Habit stacking at Unito

So what does this look like in the workplace? Here’s an example from my workday.

At Unito, we use Slack to do an asynchronous scrum every day. The purpose of that is twofold; you can see what anyone else in the company — including the CEO — is doing, and you get a couple of minutes to plan your day.

My contributions to our scrum haven’t always been the most… regular. It’s just too easy to get caught up in what I need to be doing that day, and sometimes it’s almost time to go home before I realize I haven’t posted in our scrum channel.

And that defeats the whole purpose of the scrum. If someone needs to find out what I’m working on, they need to ask me instead of checking the scrum. On top of that, planning your day after it’s already done is something of an exercise in futility.

So I set up a simple habit stack for myself. I wanted to make sure I was posting in the scrum channel before doing anything else, otherwise I knew I’d just forget to do it.

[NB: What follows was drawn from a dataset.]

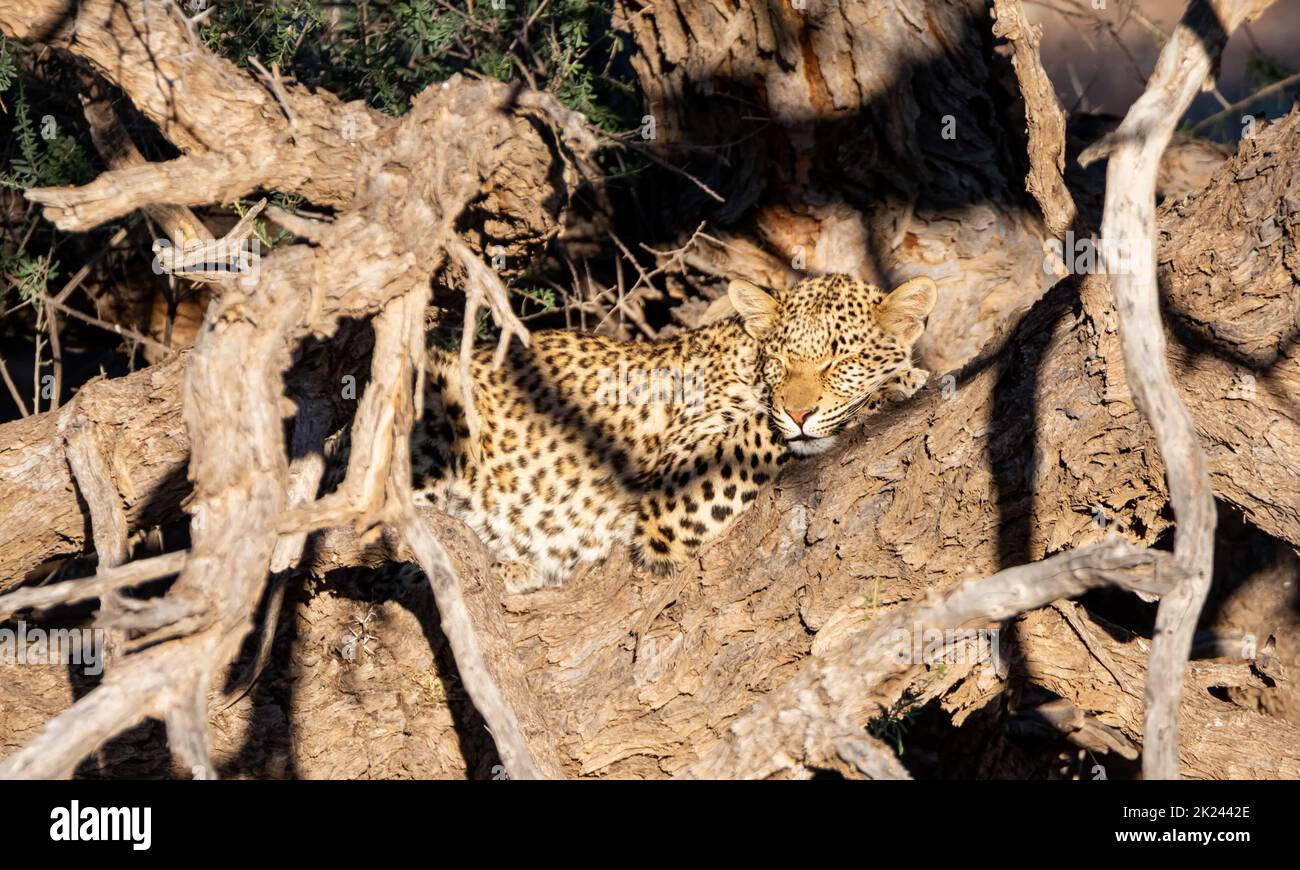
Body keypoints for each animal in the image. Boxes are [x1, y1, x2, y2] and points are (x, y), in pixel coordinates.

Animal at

And there’s one thing I need to do before I can get any work done.

Opening my laptop.

Here’s the resulting habit stack: “When I first open my laptop in the morning, I’ll post in our asynchronous scrum.”

And it worked. I’m posting regularly, and it’s the first thing I do when I come into the office. Now, come five o’clock, I’m no longer scratching my head thinking “wait, what did I get done today?”

Try habit stacking

Habit stacking is easy to use and makes implementing new habits simpler. Once you’ve had enough practice with it, you’ll be able to find all sorts of triggers to build habits off of. New Year’s resolution? Piece of cake.